• AIM OF THE TASK: Go to the line containing "Sharaman, Wong Sie" in the listing below and retype it and every later line exactly, down to the last.

• THE INPUT:
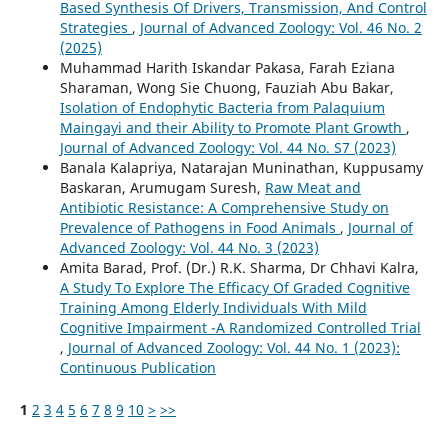
Based Synthesis Of Drivers, Transmission, And Control
Strategies
,
Journal of Advanced Zoology: Vol. 46 No. 2
(2025)
Muhammad Harith Iskandar Pakasa, Farah Eziana
Sharaman, Wong Sie Chuong, Fauziah Abu Bakar,
Isolation of Endophytic Bacteria from Palaquium
Maingayi and their Ability to Promote Plant Growth
,
Journal of Advanced Zoology: Vol. 44 No. S7 (2023)
Banala Kalapriya, Natarajan Muninathan, Kuppusamy
Baskaran, Arumugam Suresh,
Raw Meat and
Antibiotic Resistance: A Comprehensive Study on
Prevalence of Pathogens in Food Animals
,
Journal of
Advanced Zoology: Vol. 44 No. 3 (2023)
Amita Barad, Prof. (Dr.) R.K. Sharma, Dr Chhavi Kalra,
A Study To Explore The Efficacy Of Graded Cognitive
Training Among Elderly Individuals With Mild
Cognitive Impairment -A Randomized Controlled Trial
,
Journal of Advanced Zoology: Vol. 44 No. 1 (2023):
Continuous Publication
1
2
3
4
5
6
7
8
9
10
>
>>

• RESULT OF THIS TASK:
Sharaman, Wong Sie Chuong, Fauziah Abu Bakar,
Isolation of Endophytic Bacteria from Palaquium
Maingayi and their Ability to Promote Plant Growth
,
Journal of Advanced Zoology: Vol. 44 No. S7 (2023)
Banala Kalapriya, Natarajan Muninathan, Kuppusamy
Baskaran, Arumugam Suresh,
Raw Meat and
Antibiotic Resistance: A Comprehensive Study on
Prevalence of Pathogens in Food Animals
,
Journal of
Advanced Zoology: Vol. 44 No. 3 (2023)
Amita Barad, Prof. (Dr.) R.K. Sharma, Dr Chhavi Kalra,
A Study To Explore The Efficacy Of Graded Cognitive
Training Among Elderly Individuals With Mild
Cognitive Impairment -A Randomized Controlled Trial
,
Journal of Advanced Zoology: Vol. 44 No. 1 (2023):
Continuous Publication
1
2
3
4
5
6
7
8
9
10
>
>>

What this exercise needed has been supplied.